Os ribeirinhos, segundo o autor da tese, mantêm vidas semelhantes e sofreram os mesmos impactos, mas anonimamente, visto que não contam com a mesma rede de proteção dos indígenas. “Não fossem os movimentos sociais, os ribeirinhos estariam completamente desamparados. Entrevistei pessoas como dona Raimunda, que me fez um relato muito forte: ‘Belo Monte tirou o chão que eu piso e quase me matou, só não me matou porque eu sou muito forte’. Ela era agricultora e pescadora, em terreno de uma ilha do Xingu que foi alagado. Com uma indenização insignificante, dona Raimunda foi para a cidade e, ao ver a água bater de novo na porta de casa, teve que ser realocada: foi duplamente atingida.”
Novas ameaças
O autor da tese considera que hoje o cenário é o pior possível, em todos os sentidos. “Nunca se atacou tanto a Amazônia, com medidas como a de restringir a área de proteção ambiental no Pará, em que o governo voltou atrás.
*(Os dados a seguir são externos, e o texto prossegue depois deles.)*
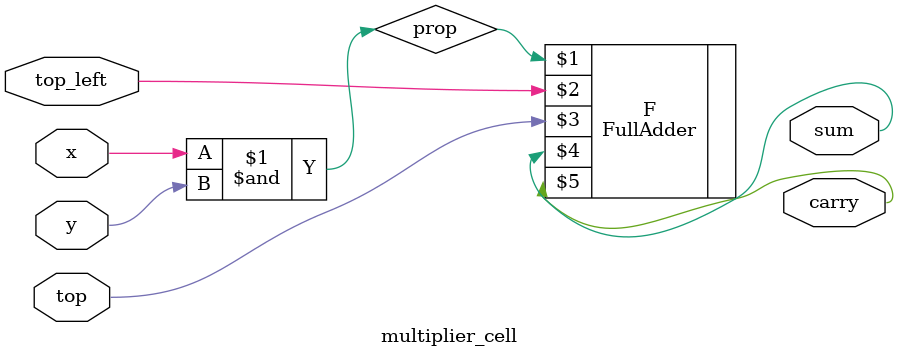
<source format=v>
`timescale 1ns / 1ps


module multiplier_cell(
    x,y,top_left,top,sum,carry
    );
    input x,y,top_left,top;
    output sum,carry;
    wire prop;
    and a1(prop, x, y);
    FullAdder F(prop, top_left, top, sum, carry);
endmodule

</source>
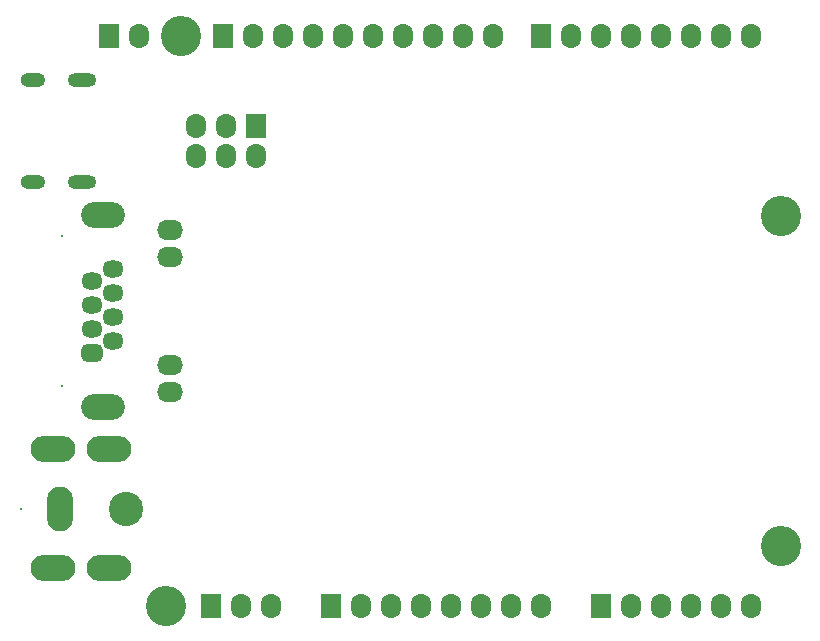
<source format=gbs>
G04*
G04 #@! TF.GenerationSoftware,Altium Limited,Altium Designer,23.3.1 (30)*
G04*
G04 Layer_Color=16711935*
%FSLAX25Y25*%
%MOIN*%
G70*
G04*
G04 #@! TF.SameCoordinates,9816209D-4066-463F-91AA-2C0811A07DD3*
G04*
G04*
G04 #@! TF.FilePolarity,Negative*
G04*
G01*
G75*
%ADD123R,0.06706X0.08280*%
%ADD124O,0.06706X0.08280*%
%ADD125O,0.14580X0.08674*%
%ADD126C,0.00800*%
%ADD127O,0.08674X0.06706*%
%ADD128O,0.07099X0.05721*%
G04:AMPARAMS|DCode=129|XSize=57.21mil|YSize=70.99mil|CornerRadius=16.3mil|HoleSize=0mil|Usage=FLASHONLY|Rotation=90.000|XOffset=0mil|YOffset=0mil|HoleType=Round|Shape=RoundedRectangle|*
%AMROUNDEDRECTD129*
21,1,0.05721,0.03839,0,0,90.0*
21,1,0.02461,0.07099,0,0,90.0*
1,1,0.03261,0.01919,0.01230*
1,1,0.03261,0.01919,-0.01230*
1,1,0.03261,-0.01919,-0.01230*
1,1,0.03261,-0.01919,0.01230*
%
%ADD129ROUNDEDRECTD129*%
%ADD130O,0.08268X0.04724*%
%ADD131O,0.09449X0.04724*%
%ADD132R,0.00394X0.00394*%
%ADD133O,0.08674X0.14973*%
%ADD134C,0.11430*%
%ADD135O,0.14973X0.08674*%
%ADD136C,0.13398*%
D123*
X281850Y366850D02*
D03*
X232850Y396850D02*
D03*
X270850D02*
D03*
X376850Y396850D02*
D03*
X306850Y206850D02*
D03*
X396850D02*
D03*
X266850D02*
D03*
D124*
X271850Y366850D02*
D03*
X261850D02*
D03*
X261850Y356850D02*
D03*
X271850D02*
D03*
X281850D02*
D03*
X242850Y396850D02*
D03*
X310850D02*
D03*
X290850D02*
D03*
X280850D02*
D03*
X300850D02*
D03*
X360850D02*
D03*
X320850D02*
D03*
X330850D02*
D03*
X340850Y396850D02*
D03*
X350850Y396850D02*
D03*
X416850Y396850D02*
D03*
X396850D02*
D03*
X386850D02*
D03*
X406850D02*
D03*
X426850D02*
D03*
X436850D02*
D03*
X446850Y396850D02*
D03*
X346850Y206850D02*
D03*
X326850D02*
D03*
X316850D02*
D03*
X336850D02*
D03*
X356850D02*
D03*
X366850D02*
D03*
X376850Y206850D02*
D03*
X446850Y206850D02*
D03*
X426850D02*
D03*
X406850D02*
D03*
X416850D02*
D03*
X436850D02*
D03*
X276850D02*
D03*
X286850D02*
D03*
D125*
X230827Y337106D02*
D03*
Y273130D02*
D03*
D126*
X217323Y330118D02*
D03*
Y280118D02*
D03*
X203543Y239173D02*
D03*
D127*
X253307Y332126D02*
D03*
Y323110D02*
D03*
Y287126D02*
D03*
Y278110D02*
D03*
D128*
X227323Y315079D02*
D03*
X234331Y319173D02*
D03*
X227323Y307047D02*
D03*
X234331Y311063D02*
D03*
X227323Y299016D02*
D03*
X234331Y303031D02*
D03*
Y295000D02*
D03*
D129*
X227323Y290984D02*
D03*
D130*
X207480Y381968D02*
D03*
Y347953D02*
D03*
D131*
X223937Y381968D02*
D03*
Y347953D02*
D03*
D132*
X221969Y376339D02*
D03*
Y353583D02*
D03*
D133*
X216535Y239173D02*
D03*
D134*
X238583D02*
D03*
D135*
X214173Y259055D02*
D03*
X233071D02*
D03*
X214173Y219291D02*
D03*
X233071D02*
D03*
D136*
X251850Y206850D02*
D03*
X256850Y396850D02*
D03*
X456850Y336850D02*
D03*
Y226850D02*
D03*
M02*

</source>
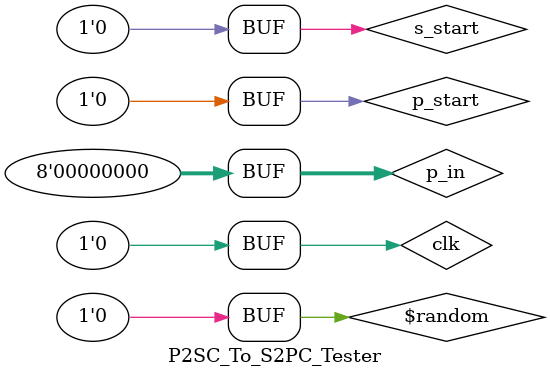
<source format=v>


`timescale 1ns/100ps

module P2SC_To_S2PC_Tester;
  
  // Initialize shared inputs and outputs:
  
  reg clk;
  
  // Initialize inputs and outputs for P2SC:
  
  reg [7:0] p_in;
  reg p_start;
  
  wire p_ready, sout;
  
  // Instantiate a P2SC module:
  
  P2SC p_UUT (p_in, clk, p_start, sout, p_ready);

  // Initialize inputs and outputs for S2PC:
  
  reg  s_start;
  
  wire [8:0] parout;
  wire s_ready;
  
  // Instantiate a S2PC module, using sout from P2SC as s_in:
  
  S2PC s_UUT (clk, s_start, sout, parout, s_ready);
  
  // Initialize all registers to initial values:
  
  initial begin
    
    clk   = 0;
    p_start = 0; s_start = 0;
    p_in = 0;
    
  end
  
  // Initialize the clock:
  
  initial repeat (50) #10 clk = ~clk;
  
  // Assign the parallel input to a random value every 7ns
  
  initial repeat (70) #7 p_in = $random;
  
  // Generate the testbench timeline:
  
  initial begin
    
    p_start <= #25 1;
    p_start <= #35 0;
    
    s_start <= #25 1;
    s_start <= #35 0;
    
  end
      
endmodule
</source>
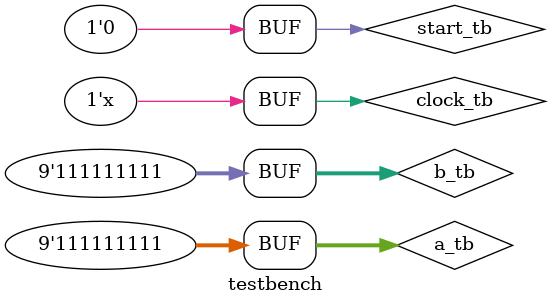
<source format=v>
`timescale 1ns/1ns

module testbench;

    // Inputs
    reg [8:0] a_tb;
    reg [8:0] b_tb;
    wire [3:0] state_tb;
    reg clock_tb;
    reg start_tb;
    wire sinal_tb;
    wire [16:0] res_tb;

    datapath uut (
        .a(a_tb), 
        .b(b_tb), 
        .res(res_tb),
        .clock(clock_tb),
        .sinal(sinal_tb),
        .state(state_tb)
    );

    control_unit utt (

        .clock(clock_tb),
        .start(start_tb),
        .state(state_tb),
        .sinal(sinal_tb)
    );

    initial begin
        start_tb = 1;
        // Observacao: colocar a entrada em binário, pois ao colocar um numero negativo em decimal, o Verilog armazena ele em complemento de 2.
        a_tb =9'b111111111;
        clock_tb = 0;
        b_tb =9'b111111111;
        #10
        start_tb = 0;
        

        
    end

    always  #10 clock_tb = ~clock_tb;
    



endmodule

</source>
Existe no Congresso Nacional um lobby da bancada ruralista, que é muito poderosa e afeta diretamente a legislação. Questões que achávamos garantidas em relação à Amazônia, não estão mais, inclusive quanto à demarcação de terras indígenas, que hoje é competência do Executivo, mas querem que o Legislativo passe a conceder ou retirar as concessões.”
Um esforço da sua pesquisa, finaliza Lucas Milhomens, é mostrar que os movimentos sociais da Amazônia existem e são fundamentais para a resistência contra ameaças que vão desde projetos empreendidos pelo Estado e por grandes empresas, como por garimpeiros e madeireiros. “O grande problema amazônico, que vem desde o processo de colonização, é que a região foi concebida para ser usurpada, extraída e abandonada. Mesmo hoje, a Amazônica continua sendo pensada como um território a ser meramente explorado. Por isso, a importância desses atores e movimentos sociais no combate a essas inúmeras ameaças.”